Meera received the message.
Like always.
Unknown number.
“Final act.”
A location.
An abandoned auditorium.
Inside, the stage lights flickered on.
Two figures stood there.
Clownface. Still and waiting.
One removed their mask.
A male student. Smiling.
“Plot twist,” he said.
The second removed theirs and Meera froze.

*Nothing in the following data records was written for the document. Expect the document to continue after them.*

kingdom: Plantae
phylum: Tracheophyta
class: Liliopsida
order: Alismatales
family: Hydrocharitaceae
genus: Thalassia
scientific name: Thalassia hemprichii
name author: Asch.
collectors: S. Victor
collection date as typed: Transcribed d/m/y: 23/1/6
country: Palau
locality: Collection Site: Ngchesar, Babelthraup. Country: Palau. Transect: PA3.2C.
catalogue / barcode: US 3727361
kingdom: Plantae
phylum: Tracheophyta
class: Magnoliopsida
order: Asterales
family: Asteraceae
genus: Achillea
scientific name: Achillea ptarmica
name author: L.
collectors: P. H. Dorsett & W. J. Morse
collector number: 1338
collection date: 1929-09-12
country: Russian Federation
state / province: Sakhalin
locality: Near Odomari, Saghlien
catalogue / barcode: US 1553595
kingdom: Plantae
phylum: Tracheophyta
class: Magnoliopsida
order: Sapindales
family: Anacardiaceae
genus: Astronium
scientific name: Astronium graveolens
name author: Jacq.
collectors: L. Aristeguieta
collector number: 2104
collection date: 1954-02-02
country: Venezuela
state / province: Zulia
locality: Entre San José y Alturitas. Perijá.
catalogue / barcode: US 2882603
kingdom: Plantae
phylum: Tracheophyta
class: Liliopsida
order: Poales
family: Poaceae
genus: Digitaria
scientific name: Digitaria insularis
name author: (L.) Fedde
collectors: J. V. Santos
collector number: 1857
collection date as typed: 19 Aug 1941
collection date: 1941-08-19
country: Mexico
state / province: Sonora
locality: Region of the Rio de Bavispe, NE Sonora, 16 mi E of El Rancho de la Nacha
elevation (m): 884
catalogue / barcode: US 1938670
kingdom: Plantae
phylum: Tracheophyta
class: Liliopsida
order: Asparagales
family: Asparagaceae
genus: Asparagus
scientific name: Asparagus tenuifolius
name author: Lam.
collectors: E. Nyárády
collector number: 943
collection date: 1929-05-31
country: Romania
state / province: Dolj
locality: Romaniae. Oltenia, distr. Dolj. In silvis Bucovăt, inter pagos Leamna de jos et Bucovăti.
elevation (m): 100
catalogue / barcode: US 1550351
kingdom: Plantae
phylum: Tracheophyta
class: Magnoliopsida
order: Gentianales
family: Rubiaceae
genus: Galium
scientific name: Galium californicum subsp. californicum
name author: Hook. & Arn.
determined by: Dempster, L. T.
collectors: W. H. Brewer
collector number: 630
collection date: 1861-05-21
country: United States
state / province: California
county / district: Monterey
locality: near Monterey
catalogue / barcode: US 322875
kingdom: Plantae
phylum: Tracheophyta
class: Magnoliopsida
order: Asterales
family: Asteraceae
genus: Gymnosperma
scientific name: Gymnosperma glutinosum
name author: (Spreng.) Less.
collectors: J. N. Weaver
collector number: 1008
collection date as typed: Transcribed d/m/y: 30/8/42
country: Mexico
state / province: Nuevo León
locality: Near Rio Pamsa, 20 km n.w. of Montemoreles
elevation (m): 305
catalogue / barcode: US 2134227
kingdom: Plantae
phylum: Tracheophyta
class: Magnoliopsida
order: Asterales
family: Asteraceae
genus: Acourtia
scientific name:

Her cousin, her own blood.
“Surprise,” she said calmly.
Meera’s voice trembled.
“Why?”
Her cousin tilted her head slightly.
“Because no one remembers victims,” she said.
“They remember killers.”
The student laughed softly.
“You survived everything,” he added.
“KIIT, Gurugram and Kolkata.”
Her cousin stepped closer.
“And now,” she said,
“you’ll be the one they remember for this.”
Meera’s heart dropped.
“You’re framing me…”
Her cousin smiled.
“Exactly.”
No grief and no pain. Just ambition.
“This isn’t like before,” Meera said.
“You don’t even care.”
“No,” her cousin replied.
“We really don’t.”
The student moved first.
Fast and desperate but this time Meera didn’t step back.
Everything collided.
Noise, movement and violence.
The student fell first.
Still and silent
Her cousin stood across from her.
Breathing hard and smiling slightly.
“You’re stronger than I thought,” she said.
Meera raised the weapon.
Hands steady now.
“It ends here,” she said.
Her cousin didn’t move.
“Do it,” she said.
“If you don’t”
The sound echoed.
Sharp, final and silence.
Weeks later, the city returned to normal as it always did.
News channels called it:
“The Clownface Murders.”
Meera stood alone again.
No tears left and no fear left.
Just one thought.
The killers before wanted justice. These ones wanted attention.
She looked at the crowd passing by. Phones out and videos playing.
People watching and for the first time she understood something worse than grief. Some people don’t break. They perform and the world watches.